[Collection entries]
· · · · · · ·

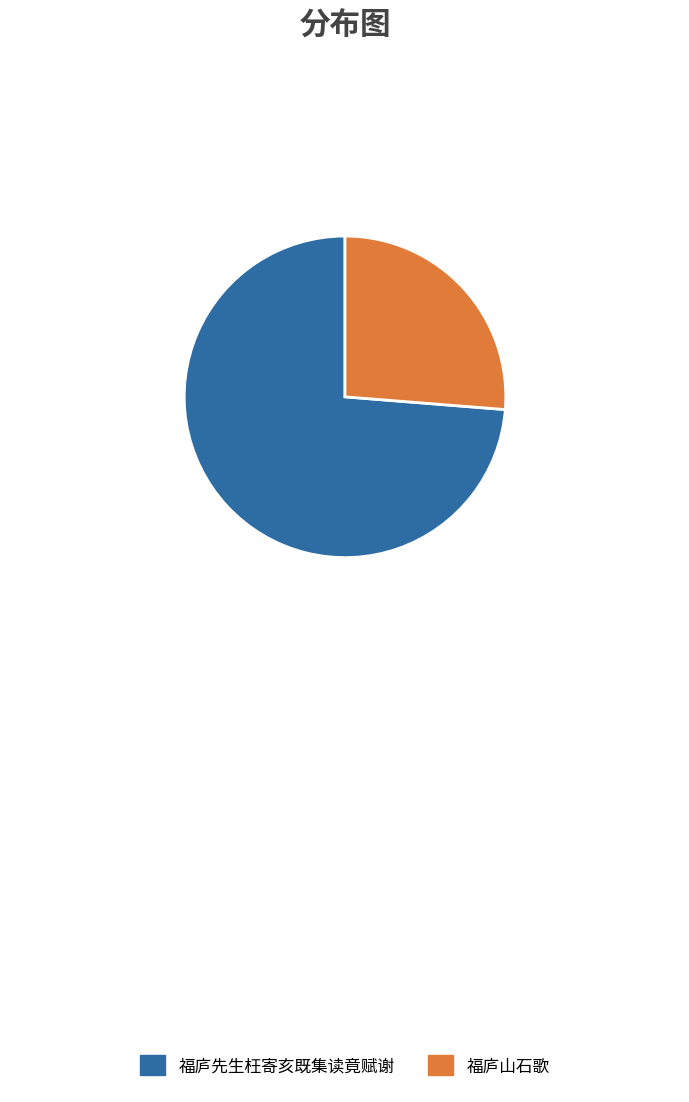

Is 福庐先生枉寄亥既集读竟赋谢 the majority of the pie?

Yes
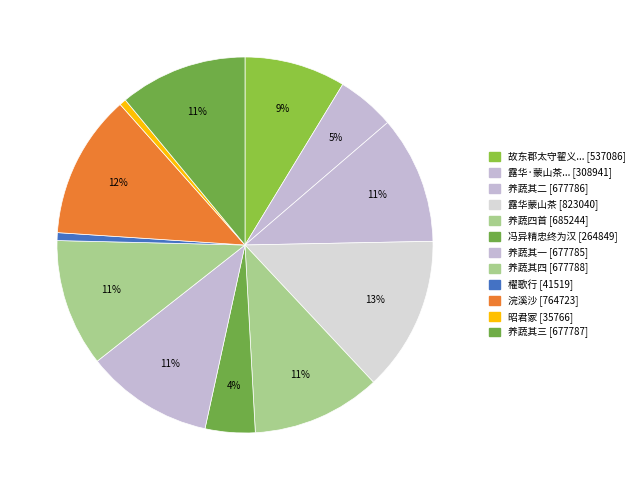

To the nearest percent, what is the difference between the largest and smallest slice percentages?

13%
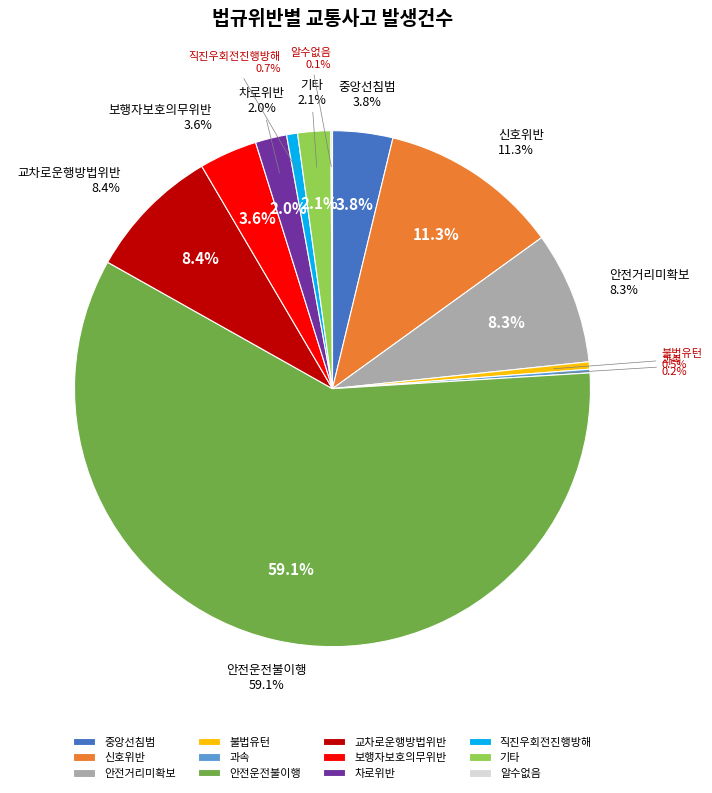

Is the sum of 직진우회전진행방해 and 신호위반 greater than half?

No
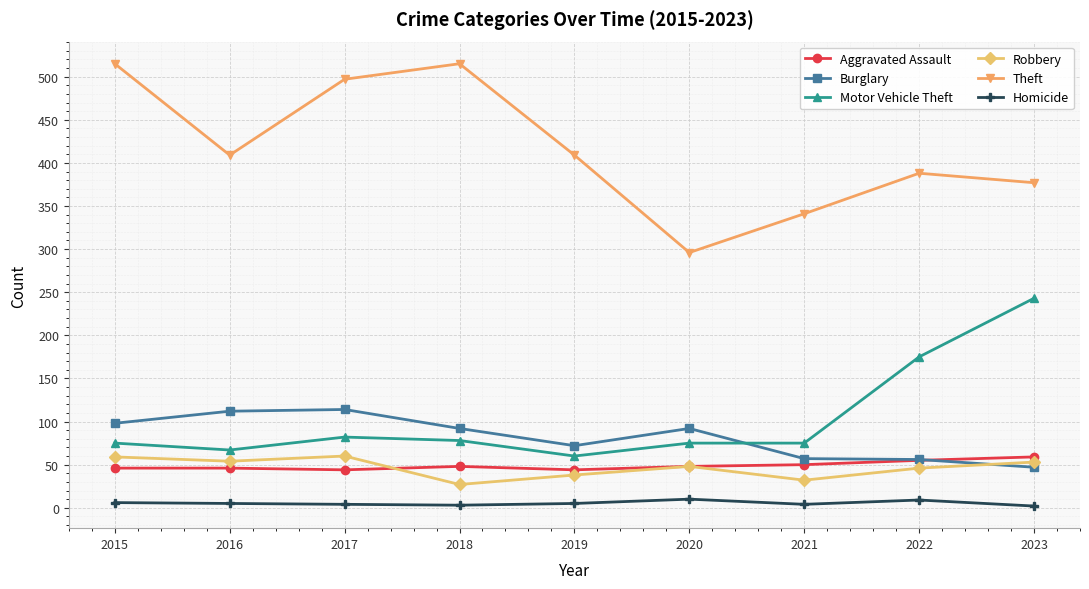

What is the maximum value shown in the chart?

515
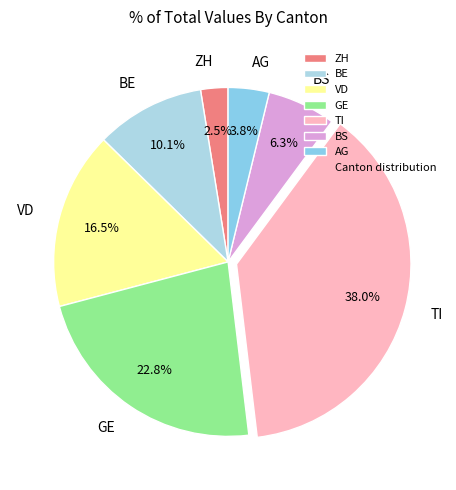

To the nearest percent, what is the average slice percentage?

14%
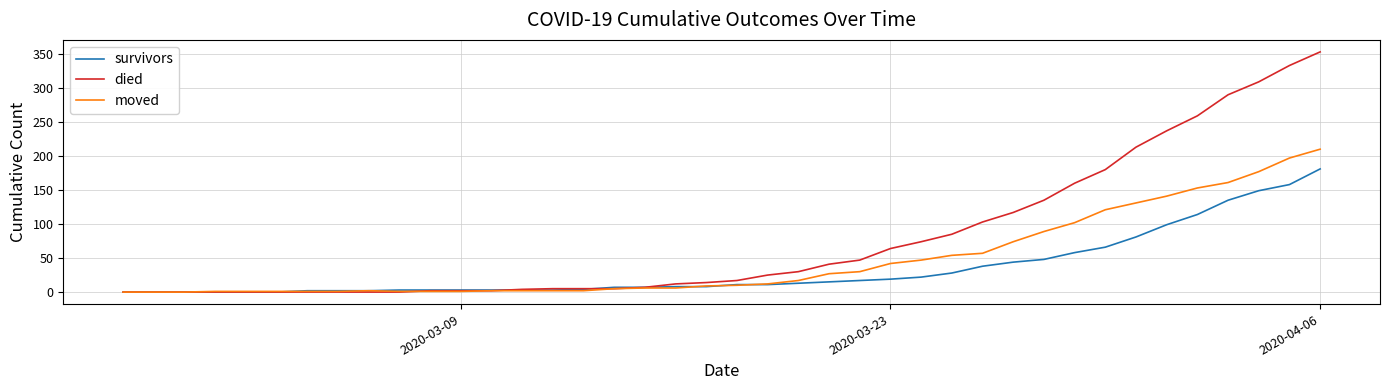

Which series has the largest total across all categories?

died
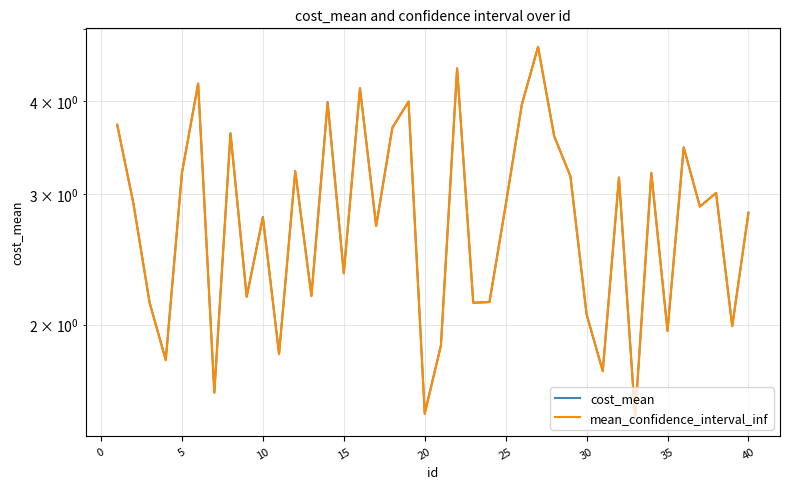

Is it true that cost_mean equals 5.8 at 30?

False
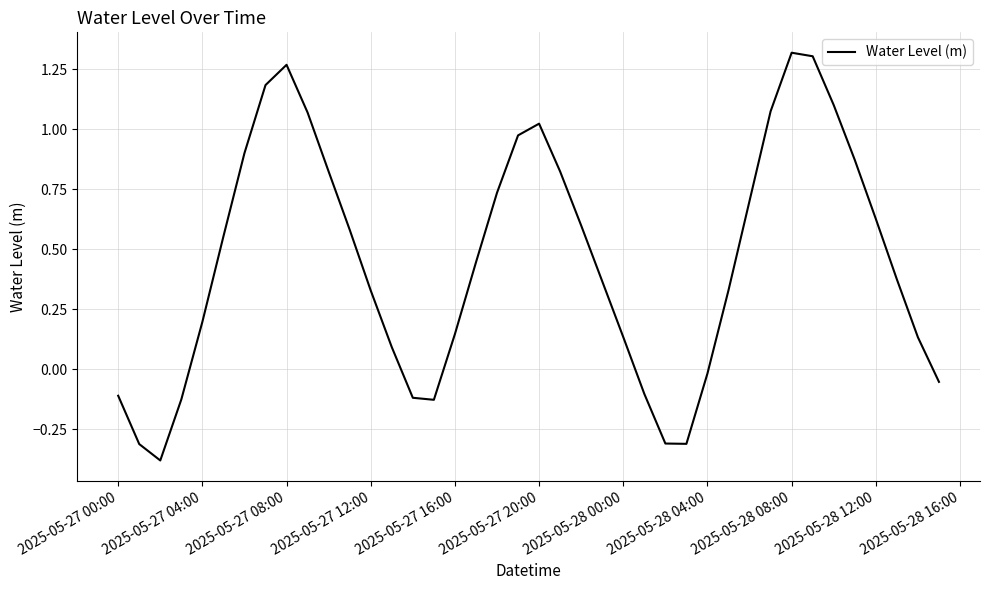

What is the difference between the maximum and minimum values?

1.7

· · · · · · ·

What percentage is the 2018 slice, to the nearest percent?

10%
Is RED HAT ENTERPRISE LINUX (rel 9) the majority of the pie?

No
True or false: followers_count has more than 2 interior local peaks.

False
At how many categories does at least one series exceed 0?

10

· · · · · · ·

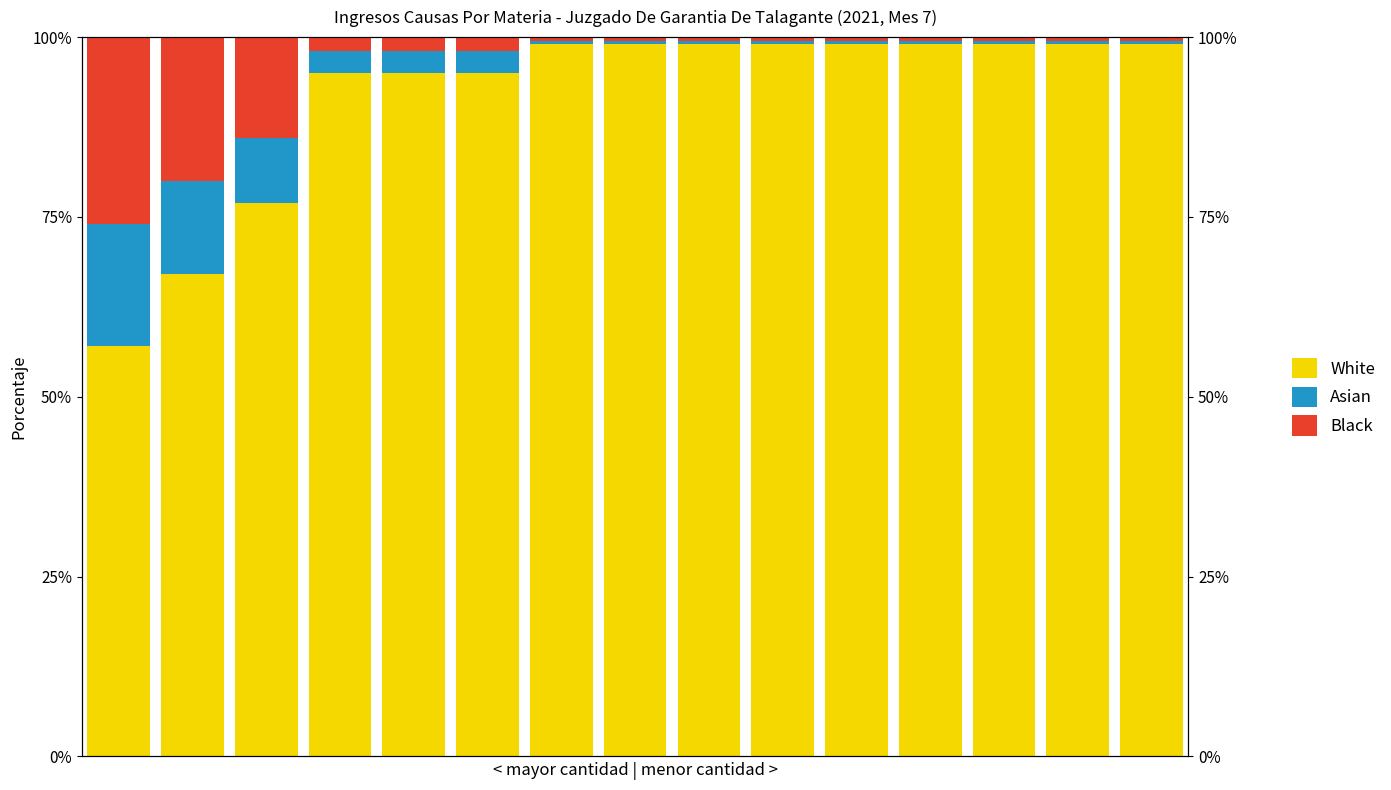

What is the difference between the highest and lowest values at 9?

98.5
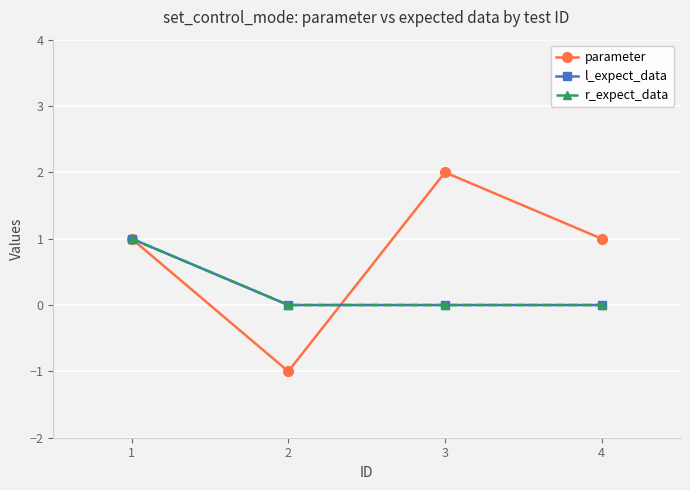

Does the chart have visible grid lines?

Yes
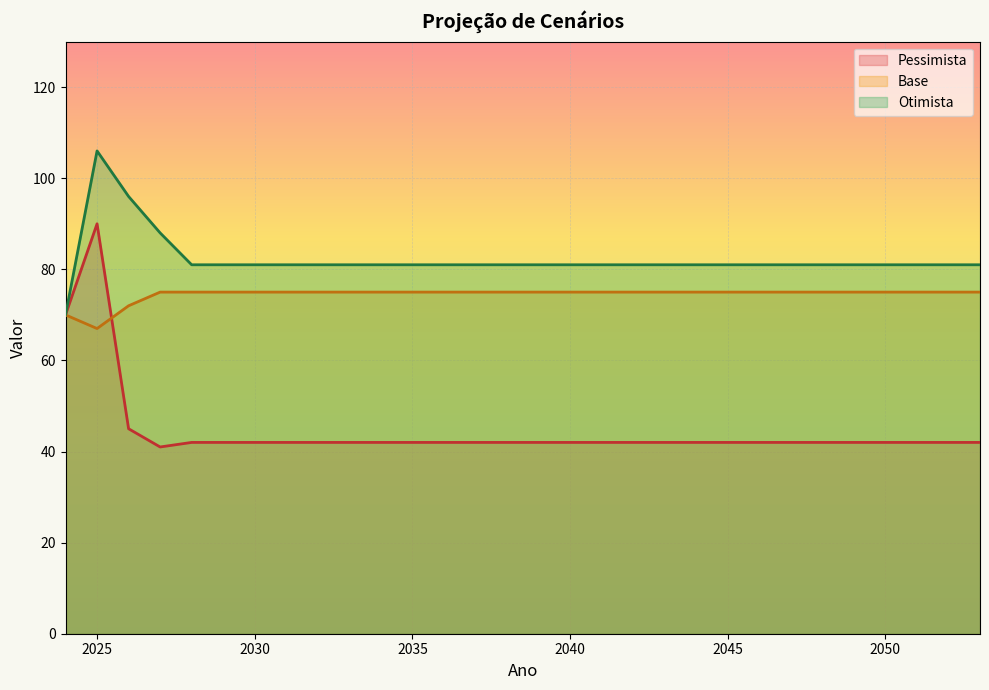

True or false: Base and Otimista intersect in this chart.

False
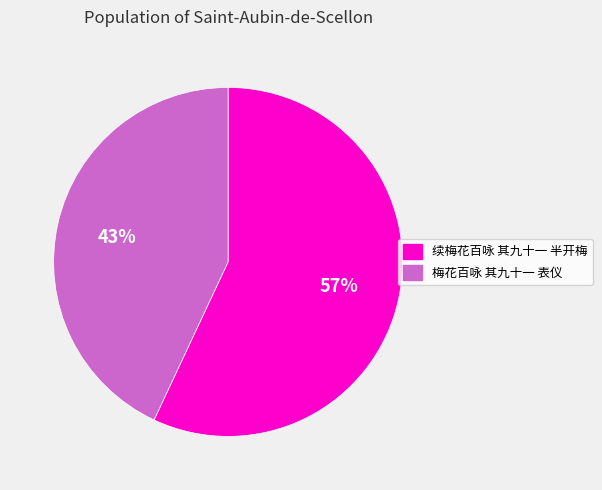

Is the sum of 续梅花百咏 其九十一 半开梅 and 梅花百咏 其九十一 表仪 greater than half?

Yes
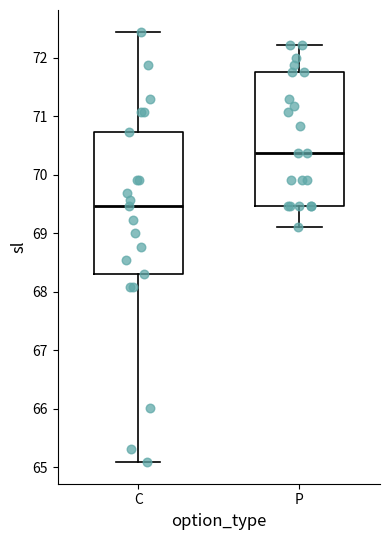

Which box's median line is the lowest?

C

· · · · · · ·

**YOUR TASK:**
Can you give the records from the line with "Is 福庐先生枉寄亥既集读竟赋谢 the majority of the pie?" to the line with "To the nearest percent, what is the average" as a Markdown table with columns "No." and "Line", numbering each row, leaving out blank lines and the pictures?

**ANSWER SECTION:**
| No. | Line |
|---|---|
| 1 | Is 福庐先生枉寄亥既集读竟赋谢 the majority of the pie? |
| 2 | Yes |
| 3 | To the nearest percent, what is the difference between the largest and smallest slice percentages? |
| 4 | 13% |
| 5 | Is the sum of 직진우회전진행방해 and 신호위반 greater than half? |
| 6 | No |
| 7 | What is the maximum value shown in the chart? |
| 8 | 515 |
| 9 | To the nearest percent, what is the average slice percentage? |